Print the first line of the records below and every line after it, up to and including the line with "left shoulder: (1591, 920)". Print nothing else.
Start of Block
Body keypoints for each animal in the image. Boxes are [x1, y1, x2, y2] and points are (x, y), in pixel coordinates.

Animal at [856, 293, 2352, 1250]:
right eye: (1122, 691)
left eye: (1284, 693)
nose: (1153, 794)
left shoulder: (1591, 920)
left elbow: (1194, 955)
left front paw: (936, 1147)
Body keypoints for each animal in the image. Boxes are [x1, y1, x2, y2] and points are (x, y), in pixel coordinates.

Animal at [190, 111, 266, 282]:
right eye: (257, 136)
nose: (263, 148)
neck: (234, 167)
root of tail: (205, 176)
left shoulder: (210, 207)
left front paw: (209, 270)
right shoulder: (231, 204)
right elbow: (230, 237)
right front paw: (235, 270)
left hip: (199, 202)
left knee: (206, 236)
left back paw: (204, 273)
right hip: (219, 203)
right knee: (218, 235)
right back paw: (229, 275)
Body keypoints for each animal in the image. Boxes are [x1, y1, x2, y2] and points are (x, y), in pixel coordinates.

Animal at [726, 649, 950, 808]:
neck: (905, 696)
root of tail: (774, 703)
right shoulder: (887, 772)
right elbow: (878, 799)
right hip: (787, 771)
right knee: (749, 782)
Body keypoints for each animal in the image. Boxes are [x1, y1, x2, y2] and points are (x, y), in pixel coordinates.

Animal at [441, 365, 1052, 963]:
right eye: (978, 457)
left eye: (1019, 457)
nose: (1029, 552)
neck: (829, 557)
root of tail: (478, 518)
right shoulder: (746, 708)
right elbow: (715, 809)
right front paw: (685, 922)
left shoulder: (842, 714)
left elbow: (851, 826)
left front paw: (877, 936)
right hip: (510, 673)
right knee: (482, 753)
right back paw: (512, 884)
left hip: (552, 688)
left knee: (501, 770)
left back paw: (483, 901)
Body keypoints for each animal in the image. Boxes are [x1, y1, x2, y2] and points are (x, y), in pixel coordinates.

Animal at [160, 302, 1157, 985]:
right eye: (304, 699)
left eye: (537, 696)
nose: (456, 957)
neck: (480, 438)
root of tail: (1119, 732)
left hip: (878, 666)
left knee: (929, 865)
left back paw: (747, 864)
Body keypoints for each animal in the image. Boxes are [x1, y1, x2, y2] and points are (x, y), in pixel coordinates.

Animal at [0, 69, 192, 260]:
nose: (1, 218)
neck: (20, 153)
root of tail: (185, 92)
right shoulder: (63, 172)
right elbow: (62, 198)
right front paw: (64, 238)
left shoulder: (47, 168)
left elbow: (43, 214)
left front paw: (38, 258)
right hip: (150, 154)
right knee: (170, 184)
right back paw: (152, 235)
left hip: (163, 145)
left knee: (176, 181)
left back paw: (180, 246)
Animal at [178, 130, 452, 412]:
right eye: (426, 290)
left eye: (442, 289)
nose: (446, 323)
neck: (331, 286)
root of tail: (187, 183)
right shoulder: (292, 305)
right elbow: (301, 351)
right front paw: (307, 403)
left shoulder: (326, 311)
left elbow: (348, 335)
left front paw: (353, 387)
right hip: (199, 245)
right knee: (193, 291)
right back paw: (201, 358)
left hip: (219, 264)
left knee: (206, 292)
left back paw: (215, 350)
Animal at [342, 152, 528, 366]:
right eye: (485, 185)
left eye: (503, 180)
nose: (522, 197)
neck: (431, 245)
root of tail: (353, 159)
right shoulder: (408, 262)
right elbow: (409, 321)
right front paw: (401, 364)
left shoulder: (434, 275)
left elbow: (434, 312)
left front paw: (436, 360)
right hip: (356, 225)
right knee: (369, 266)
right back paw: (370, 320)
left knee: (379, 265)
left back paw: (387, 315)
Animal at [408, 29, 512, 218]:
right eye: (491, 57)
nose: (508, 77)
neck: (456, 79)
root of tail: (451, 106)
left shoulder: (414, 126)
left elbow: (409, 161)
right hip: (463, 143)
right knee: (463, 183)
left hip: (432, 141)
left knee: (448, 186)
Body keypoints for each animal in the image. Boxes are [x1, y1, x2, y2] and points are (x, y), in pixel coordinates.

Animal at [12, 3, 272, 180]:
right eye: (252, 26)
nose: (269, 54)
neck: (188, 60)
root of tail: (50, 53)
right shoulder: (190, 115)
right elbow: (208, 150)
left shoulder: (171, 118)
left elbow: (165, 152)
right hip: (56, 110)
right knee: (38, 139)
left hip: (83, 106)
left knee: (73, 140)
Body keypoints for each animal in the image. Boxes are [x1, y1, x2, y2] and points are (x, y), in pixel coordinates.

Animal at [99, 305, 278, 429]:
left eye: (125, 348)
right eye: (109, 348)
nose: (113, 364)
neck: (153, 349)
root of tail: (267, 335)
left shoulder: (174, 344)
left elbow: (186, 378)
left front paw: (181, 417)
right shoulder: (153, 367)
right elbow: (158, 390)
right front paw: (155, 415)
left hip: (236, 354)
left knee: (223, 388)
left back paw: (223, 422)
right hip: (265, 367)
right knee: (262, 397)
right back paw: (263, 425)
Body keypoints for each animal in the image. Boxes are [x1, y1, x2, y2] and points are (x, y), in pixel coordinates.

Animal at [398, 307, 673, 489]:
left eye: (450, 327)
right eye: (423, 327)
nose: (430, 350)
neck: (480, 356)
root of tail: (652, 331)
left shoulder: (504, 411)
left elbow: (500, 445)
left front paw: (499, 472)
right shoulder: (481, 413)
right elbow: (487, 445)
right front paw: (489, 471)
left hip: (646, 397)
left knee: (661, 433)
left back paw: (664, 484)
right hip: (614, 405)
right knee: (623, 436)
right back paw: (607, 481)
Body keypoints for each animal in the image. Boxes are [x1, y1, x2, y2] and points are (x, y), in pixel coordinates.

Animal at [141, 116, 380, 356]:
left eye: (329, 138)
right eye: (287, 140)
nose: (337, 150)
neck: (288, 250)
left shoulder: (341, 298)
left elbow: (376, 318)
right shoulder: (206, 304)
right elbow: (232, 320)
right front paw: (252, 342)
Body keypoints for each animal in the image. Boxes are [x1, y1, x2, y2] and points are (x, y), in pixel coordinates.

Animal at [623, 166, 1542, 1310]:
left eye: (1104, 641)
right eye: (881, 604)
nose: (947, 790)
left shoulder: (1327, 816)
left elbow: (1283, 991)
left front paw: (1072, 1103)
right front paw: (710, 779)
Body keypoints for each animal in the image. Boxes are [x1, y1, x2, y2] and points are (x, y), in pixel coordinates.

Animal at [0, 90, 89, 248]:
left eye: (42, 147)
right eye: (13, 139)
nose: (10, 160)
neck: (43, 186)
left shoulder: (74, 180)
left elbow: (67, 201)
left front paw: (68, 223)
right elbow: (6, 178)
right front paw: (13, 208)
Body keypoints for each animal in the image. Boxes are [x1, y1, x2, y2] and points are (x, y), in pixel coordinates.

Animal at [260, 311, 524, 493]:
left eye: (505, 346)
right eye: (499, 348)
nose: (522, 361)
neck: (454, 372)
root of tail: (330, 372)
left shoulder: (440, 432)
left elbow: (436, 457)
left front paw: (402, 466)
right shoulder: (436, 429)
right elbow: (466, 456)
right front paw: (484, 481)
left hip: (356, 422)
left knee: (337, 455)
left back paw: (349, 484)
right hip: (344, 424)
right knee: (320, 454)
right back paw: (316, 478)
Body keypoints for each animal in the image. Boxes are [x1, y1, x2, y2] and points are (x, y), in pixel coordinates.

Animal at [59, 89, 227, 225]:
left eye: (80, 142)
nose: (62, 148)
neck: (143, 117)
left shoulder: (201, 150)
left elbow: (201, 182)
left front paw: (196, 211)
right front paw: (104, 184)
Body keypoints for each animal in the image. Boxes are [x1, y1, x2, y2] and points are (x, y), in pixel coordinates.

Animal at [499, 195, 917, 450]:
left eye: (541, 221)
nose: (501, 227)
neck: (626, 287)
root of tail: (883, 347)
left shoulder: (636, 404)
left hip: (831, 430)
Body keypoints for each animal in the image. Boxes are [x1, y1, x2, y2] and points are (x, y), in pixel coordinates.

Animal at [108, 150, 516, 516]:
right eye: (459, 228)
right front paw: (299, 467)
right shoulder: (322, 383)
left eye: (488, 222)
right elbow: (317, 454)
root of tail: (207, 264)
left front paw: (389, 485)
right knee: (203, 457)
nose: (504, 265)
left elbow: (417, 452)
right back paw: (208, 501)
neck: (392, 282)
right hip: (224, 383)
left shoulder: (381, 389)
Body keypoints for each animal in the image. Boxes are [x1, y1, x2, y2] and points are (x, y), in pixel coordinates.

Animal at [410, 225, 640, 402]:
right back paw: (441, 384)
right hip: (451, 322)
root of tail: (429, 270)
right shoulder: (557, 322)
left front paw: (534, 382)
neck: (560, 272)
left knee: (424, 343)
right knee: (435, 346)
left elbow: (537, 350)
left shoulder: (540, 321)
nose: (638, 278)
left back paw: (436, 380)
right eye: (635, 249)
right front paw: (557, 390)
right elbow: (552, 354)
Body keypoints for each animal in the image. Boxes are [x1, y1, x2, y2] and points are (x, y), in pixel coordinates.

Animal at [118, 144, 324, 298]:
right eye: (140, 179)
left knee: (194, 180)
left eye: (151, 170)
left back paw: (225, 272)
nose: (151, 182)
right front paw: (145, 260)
End of Block
* Written response *
Body keypoints for each animal in the image. Boxes are [x1, y1, x2, y2] and points are (x, y), in pixel coordinates.

Animal at [856, 293, 2352, 1250]:
right eye: (1122, 691)
left eye: (1284, 693)
nose: (1153, 794)
left shoulder: (1591, 920)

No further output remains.